Тут Пейтер так рассердился, что решил спастись от нее бегством, а для этого ему пришлось выбежать из дома. Но Анна побежала за ним вдогонку. Пейтер легко опередил ее, примчался на пляж и забежал далеко в воду, чтобы отделаться от нее, но Анна продолжала его преследовать, пока он не повернул обратно. Выбежал на берег и плюхнулся на песок. Слышно было, как он тяжело сопит. Анна подумала, что Пейтер просто запыхался, пока не различила знакомый писк, вроде мышиного, и поняла, что его надо утешать.
— Я тебе рассказывала, что я русалочка? — спросила она. — С голыми плечами и с розой посередке живота? А на пальцах ног у меня вместо ногтей алмазы. Рассказать еще?
Но Пейтер не хотел, чтобы она рассказывала. Было ясно, что ей больше не видеть Пейтера по-настоящему веселым, пока ему не позвонит мама. Но кто поручится, что она позвонит?
Правда, иногда Пейтер казался веселым, хотя мама не звонила. Конечно, не таким веселым, каким когда-то бывал в школе, но иногда он соглашался играть и забывал про телефон. В такие дни он готов был поверить всему, что Анна придумывала. Такой вдруг легковерный становился, хуже Матсика. И они веселились почти по-настоящему! Пробовали ходить по воде, как об этом пишут в некоторых книгах.
— Надо только сильно верить, и тогда получится! — кричал Пейтер. — Все можно сделать, если поверить как следует!
Но у них ничего не получалось, на первом же шагу они проваливались в воду до самого дна.
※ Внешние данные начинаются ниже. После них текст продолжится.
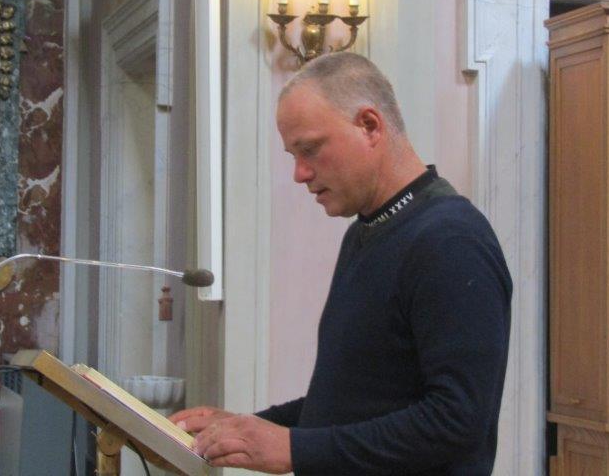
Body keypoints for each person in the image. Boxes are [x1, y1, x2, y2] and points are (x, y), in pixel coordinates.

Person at [170, 52, 512, 475]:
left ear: (369, 125)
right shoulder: (366, 232)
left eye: (310, 149)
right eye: (293, 155)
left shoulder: (451, 239)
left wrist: (296, 449)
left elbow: (456, 421)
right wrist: (250, 428)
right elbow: (352, 405)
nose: (299, 173)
— Главное, не терять надежду! — кричал Пейтер.
Они попробовали прыгать в море с камня. В ту самую секунду, когда ноги касаются поверхности, можно вообразить, что ты ступаешь по воде, но это длится такой короткий миг, что и не заметишь толком. А море было холодное, потому что лето только-только началось, слишком холодно еще, чтобы ходить по воде, если у тебя ничего не получается.
Потом они сидели на берегу и стучали зубами. К Анне домой они не ходили. Там было слишком тесно. Папа сидел дома на бюллетене с того дня, как его вместе с мотороллером сбила машина. Он был способен накричать на кого угодно — и на Ивон, и на Матсика, и на Анну. Зачем же Пейтеру это видеть! Правда, мама, наверно, была бы только рада, если бы Анна привела домой Пейтера, а вдруг как раз в это время мамы не окажется дома, опять дежурит у себя в больнице. К тому же по дороге им мог кто-нибудь встретиться, а посторонние глаза тут были вовсе ни к чему. Так что к себе на кухню она не могла его привести. Тогда уж лучше сидеть на пляже. Или, на худой конец, пойти домой к Пейтеру.